Há muitos sinais claros. A eutanásia tornada lei em muitos países, assim como o aborto, por exemplo, ou a transformação do ato homossexual, um mal objetivo, na formulação recentíssima do Catecismo da Igreja Católica de 1993, não apenas em motivo de orgulho a ser celebrado nas ruas das grandes cidades do mundo todo, mas em tema de plataformas políticas articuladas e em grande medida vitoriosas, como a do “casamento” gay e a teoria de gênero. 
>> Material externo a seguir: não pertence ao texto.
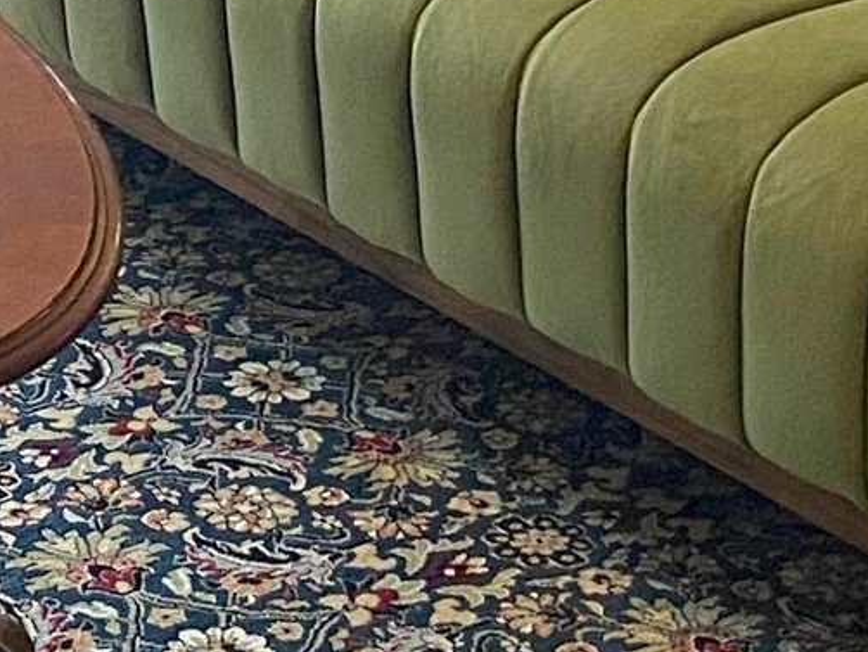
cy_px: -275
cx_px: 135
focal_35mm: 159
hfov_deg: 12.4
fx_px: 3989
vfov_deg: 9.1
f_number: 1.8
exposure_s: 1/60
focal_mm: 4.25
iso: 250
Dreher é autor de um livro recente que vem sendo muito discutido nos Estados Unidos: “The Benedict Option” (A Opção Beneditina, em tradução livre). A ideia vem de São Bento, o jovem aristocrata romano que, diante da decadência irresistível do Império, retirou-se para uma caverna para rezar e levar uma vida reclusa dedicada exclusivamente a Deus. Como efeito colateral, Bento salvou a civilização. Em torno dos mosteiros que seguiam a regra escrita por ele, reorganizou-se a vida social e econômica da Europa depois do colapso do Império Romano. Dos mosteiros beneditinos partiram os monges que converteram a Inglaterra, a Irlanda, a Alemanha, a Holanda e deram forma concreta à Cristandade. Nos mosteiros beneditinos, copiaram-se à exaustão as obras da Antiguidade cristã e pagã que chegaram até nós. 
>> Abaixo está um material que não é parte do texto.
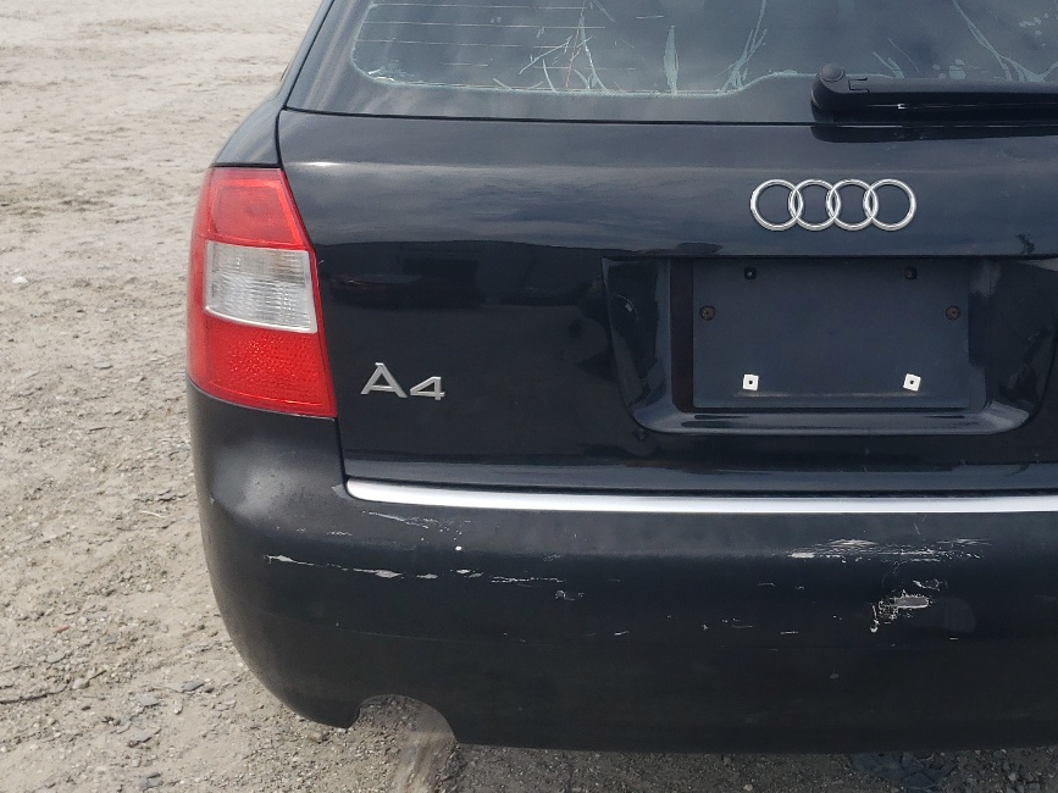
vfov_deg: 30.1
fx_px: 1467
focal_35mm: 48
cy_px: 268
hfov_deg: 38.8
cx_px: 764
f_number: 1.5
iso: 50
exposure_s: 1/2000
Uma vez que o catolicismo, e o Cristianismo em geral, foi derrotado na esfera pública que antes moldava, restaria aos católicos retirar-se e viver, como se em comunidades fechadas, a vida apostólica que Jesus ensinou. A esperança é que, no afã de salvar suas almas, os católicos salvem, de novo, a civilização.

Para um grupo restrito de pessoas, esse movimento de retirada do mundo pode ser vivido, por exemplo, literalmente em pequenas comunidades de famílias. Para a maior parte, no entanto, isso é impossível. A opção beneditina, porém, longe de ser uma retirada de quem foge da batalha, pode ser vivida como a concentração no essencial do catolicismo. 
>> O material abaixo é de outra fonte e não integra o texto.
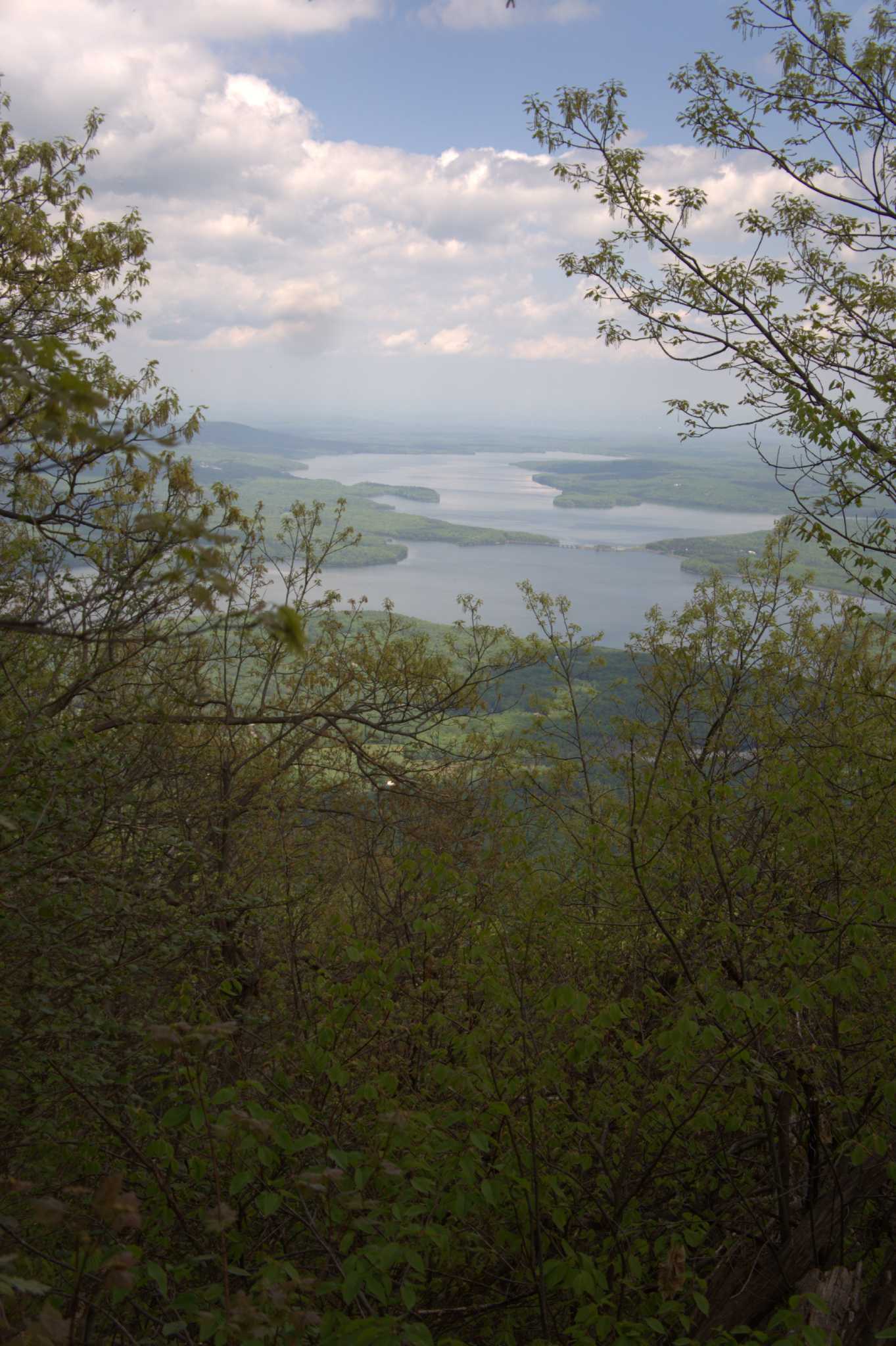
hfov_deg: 33.0
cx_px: 448
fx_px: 1514
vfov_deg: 48.0
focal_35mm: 40
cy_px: 673
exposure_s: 1/800
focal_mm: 27
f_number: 4
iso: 200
Dreher tem sido acusado de ser derrotista e de minar os esforços de quem se mantém na luta. Não é necessário que seja assim, no entanto. A questão é que as opções que o mundo ultrassecularizado e crescentemente anticristão vem adotando não têm futuro. A vitória da cultura da morte resulta apenas na morte. A opção beneditina é preservar, pois, a semente plantada por Jesus. Semente que um dia deu origem e por mais de dois milênios sustentou a Civilização Ocidental, que agora a recusa. Preservar essa semente em toda sua pureza e força. 

Para isso, é necessário que os católicos redescubram integralmente o tesouro que foi confiado à Igreja. Sacramento de união com Deus, a Igreja não é uma ONG a serviço do mundo e de seus objetivos, coisa que o Papa Francisco deixou claro em uma de suas primeiras declarações. O que a Igreja tem a oferecer ao mundo é a presença de Deus na Eucaristia. E é realizando os quatro fins da celebração eucarística – adoração e ação de graças a Deus; reparação e petição pelo mundo – que os cristãos podem e têm que “combater o bom combate”.